Read JAMES CONWAY’s 8/10 review here
13. OPETH – Pale Communion (Roadrunner)
On Heritage, Mikael Åkerfeldt led his Swedes away from a technical Death Metal past towards the Prog Rock light. With Pale Communion, transition completed, he perfects the marriage of Opeth and their new slant, constructing a beautiful, reflective, warm and overwhelmingly natural album that speaks in an altered, more progressively refined tongue to the previous voices of Opeth.
“Fast forward three years and Pale Communion is, in many ways a continuation of such a direction, but one that see’s Mikael’s uncompromising view drawing more clearly into focus. Harking back again to the late 60s and early 70s this eleventh studio opus features fluid dexterous drum patterns, moody distorted organ work and another all clean and highly proficient performance in the vocal department. Where Heritage felt somewhat disjointed on occasion Pale Communion is richly woven into a tapestry of ornate and complex elements rather than flitting from one genre to the next.”
Read ROSS BAKER’s 7/10 review here
12. YOB – Clearing The Path To Ascend (Neurot)

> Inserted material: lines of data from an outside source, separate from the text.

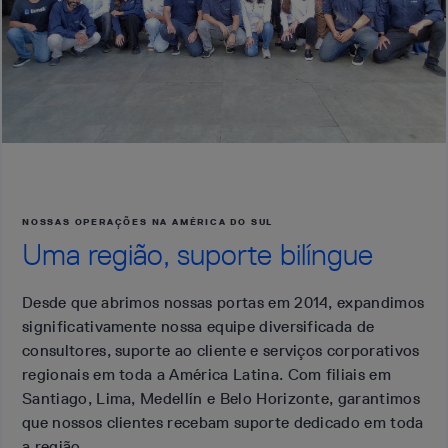
NOSSAS OPERAÇÕES NA AMÉRICA DO SUL
Uma região, suporte bilíngue
Desde que abrimos nossas portas em 2014, expandimos
significativamente nossa equipe diversificada de
consultores, suporte ao cliente e serviços corporativos
regionais em toda a América Latina. Com filiais em
Santiago, Lima, Medellín e Belo Horizonte, garantimos
que nossos clientes recebam suporte dedicado em toda
a região.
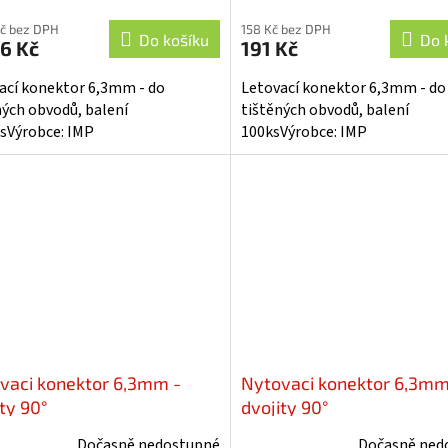
Kč bez DPH
158 Kč bez DPH
Do košíku
Do 
6 Kč
191 Kč
ací konektor 6,3mm - do
Letovací konektor 6,3mm - do
ných obvodů, balení
tištěných obvodů, balení
sVýrobce: IMP
100ksVýrobce: IMP
vaci konektor 6,3mm -
Nytovaci konektor 6,3mm
ty 90°
dvojity 90°
Dočasně nedostupné
Dočasně ned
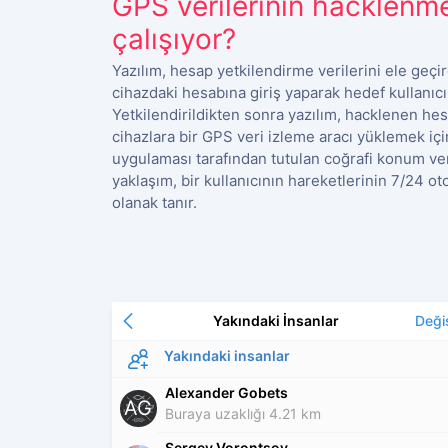
GPS verilerinin hacklenme
çalışıyor?
Yazılım, hesap yetkilendirme verilerini ele geçi
cihazdaki hesabına giriş yaparak hedef kullanıcı
Yetkilendirildikten sonra yazılım, hacklenen hes
cihazlara bir GPS veri izleme aracı yüklemek iç
uygulaması tarafından tutulan coğrafi konum veri
yaklaşım, bir kullanıcının hareketlerinin 7/24 
olanak tanır.
Yakındaki İnsanlar
Deği
Yakındaki insanlar
Alexander Gobets
AG
Buraya uzaklığı 4.21 km
Sergey Vorontsov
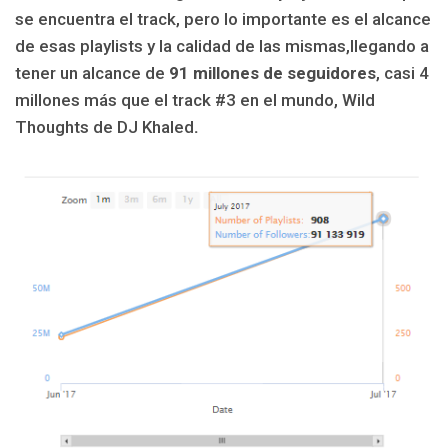
se encuentra el track, pero lo importante es el alcance
de esas playlists y la calidad de las mismas,llegando a
tener un alcance de
91 millones de
seguidores
, casi 4
millones más que el track #3 en el mundo, Wild
Thoughts de DJ Khaled
.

Like one of their own dark, weighty epics, Yob’s career is slowly unfurling, opening out as expansive riffs draw out of the dark, and slab-heavy tones meld Post and Doom Metal. Yob’s previous two albums, in particular, have been preparation for this career defining opus, where the permutations of delicate beauty and unsubtle heavyweight guitars are woven skilfully.
“Clearing the Path to Ascend begins by showing a return to the inventive aspects of …Cessation with a gently repetitive chords, and mellifluous tones riding a colossal riffs that move with the speed of a tortoise. All four tracks far exceed the ten-minute mark yet none here exceed their welcome. Combining the best aspects of the band’s aforementioned last albums this is a perfect blend of weight, hostility, melody and ecstasy, and will need many plays to yield its full array of splendour.”
Read PAUL QUINN’s 9/10 review here
11. TOMBS – Savage Gold (Relapse)
While predecessor Path of Totality (fortunately not a dub-step album, like Korn’s of the same name)) was a great album in its own right, it is in 2014 that songwriter Mike Hill, backed by a crystalline production by Erik Rutan, has finalised the blueprint of how to merge granite flecked post-Metal with rusted Black Metal, bathing us all in cold, exacting, current, intelligent and hostile extreme music, where the caustic overwhelms.
“Savage Gold, the third album from Brooklyn quartet Tombs, is certainly no easy listen. Since their debut release Winter Hours in 2009, the band have attempted to show just how black and post-metal should go together and once again stand head and shoulders above the competition, for Savage Gold is a triumph in visceral aggression and brooding atmospherics.”